Through the disclosed method of using chemically specified basic solutions as the immersion lens fluids of immersion lithography systems, the corrosion concerns of the lithography objective lens and photoresist (and photoresist protective) layers may be greatly controlled and minimized. The reduction of free H+ ions and the excess of OH− (hydroxyl) ions within the disclosed immersion lens fluid will suppress the dissociation and migration of acid ions from the photoresist layer into the immersion fluid. Such control and minimization of acid anion movement will greatly reduce and minimize the corrosion of the photoresist pattern surface as well as the lithographic equipment. There would be less need for the implementation of cost and time consuming process technologies for a photoresist protective layer. Such disclosed immersion lens fluids are also chemically stable such that the fluid's index of refraction remains constant and uniform within its entire displacement volume.
The disclosed method and pH, molarity specified immersion lens fluid may be easily implemented into existing device process designs and flows as well as into their fabrication facilities and operations. The method and immersion lens fluid of the present disclosure may also be implemented into present advanced technology immersion lithography systems utilizing 193 nm to 248 nm exposing light wavelengths, as well as systems utilizing 193 nm or shorter light wavelengths such as those around or shorter than 157 nm. In addition, the N.A. of the objective lens may be between 0.75 and 0.85, and in some embodiments, between 0.85 and 1.05. The benefits provide by the disclosed methods and specified immersion lens fluid will allow for advanced technology semiconductor devices of high reliability, high performance and high quality. Such improvements will translate into significant cost improvements for a given production facility to maintain highly competitive cost and output advantages over other manufacturers of similar product devices.
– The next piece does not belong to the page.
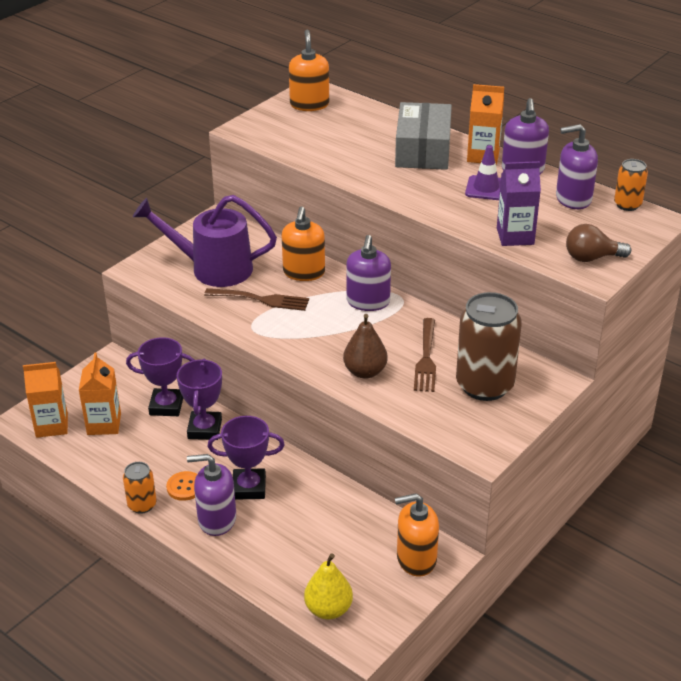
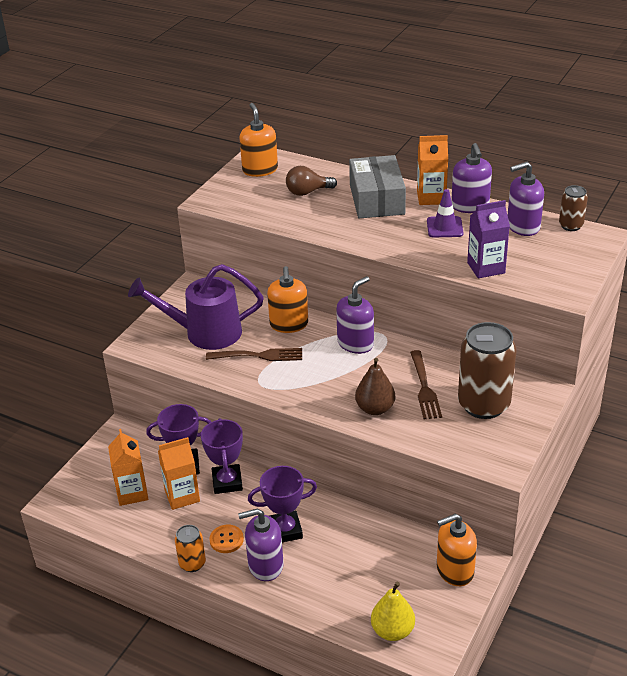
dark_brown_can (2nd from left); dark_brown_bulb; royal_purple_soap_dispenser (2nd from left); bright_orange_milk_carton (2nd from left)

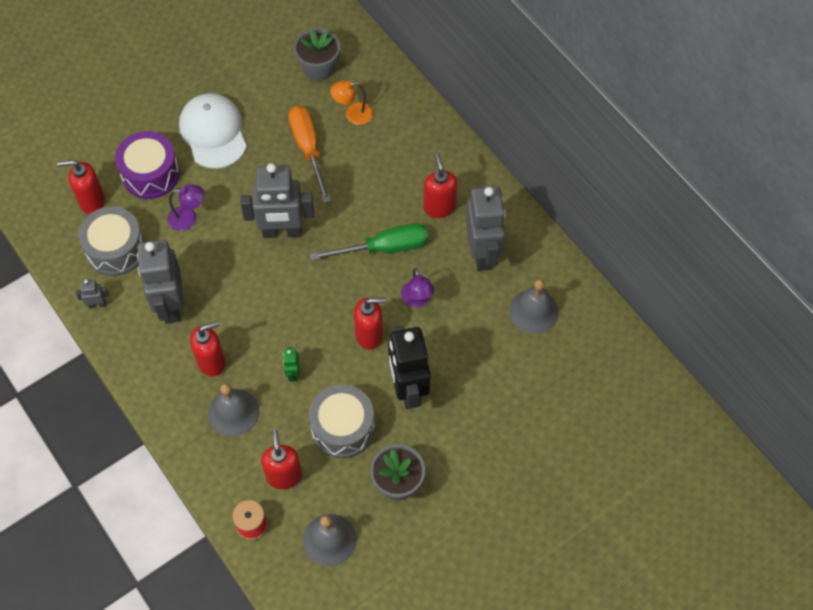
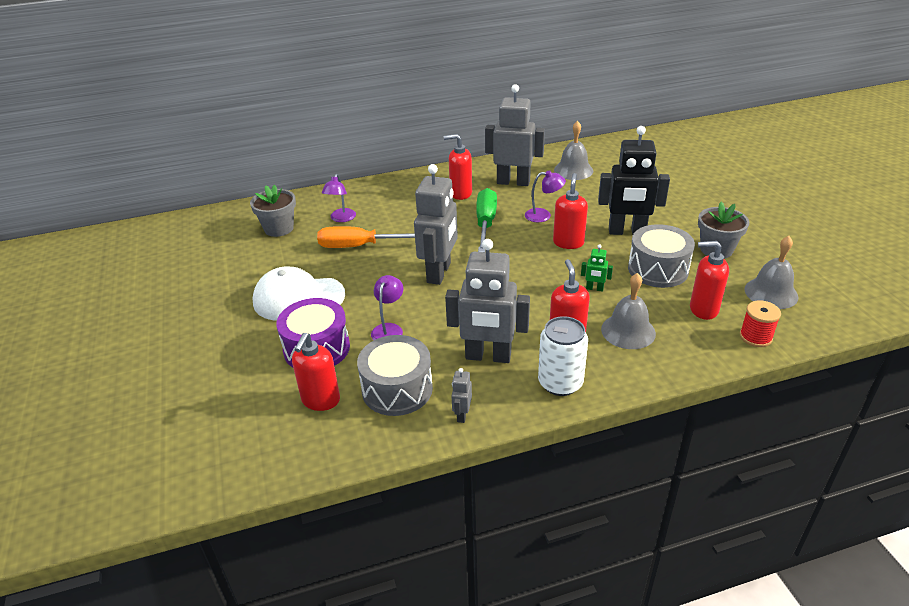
royal_purple_lamp (1st from left); pure_white_can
The above disclosure provides many different embodiments or examples for implementing different features of the disclosure. Specific examples of components and processes are described to help clarify the disclosure. These are, of course, merely examples and are not intended to limit the disclosure from that described in the claims.
Although the invention is illustrated and described herein as embodied in a design and method for immersion lithography using high PH fluid, it is nevertheless not intended to be limited to the details shown, since various modifications and structural changes may be made therein without departing from the spirit of the invention and within the scope and range of equivalents of the claims. Accordingly, it is appropriate that the appended claims be construed broadly and in a manner consistent with the scope of the disclosure, as set forth in the following claims.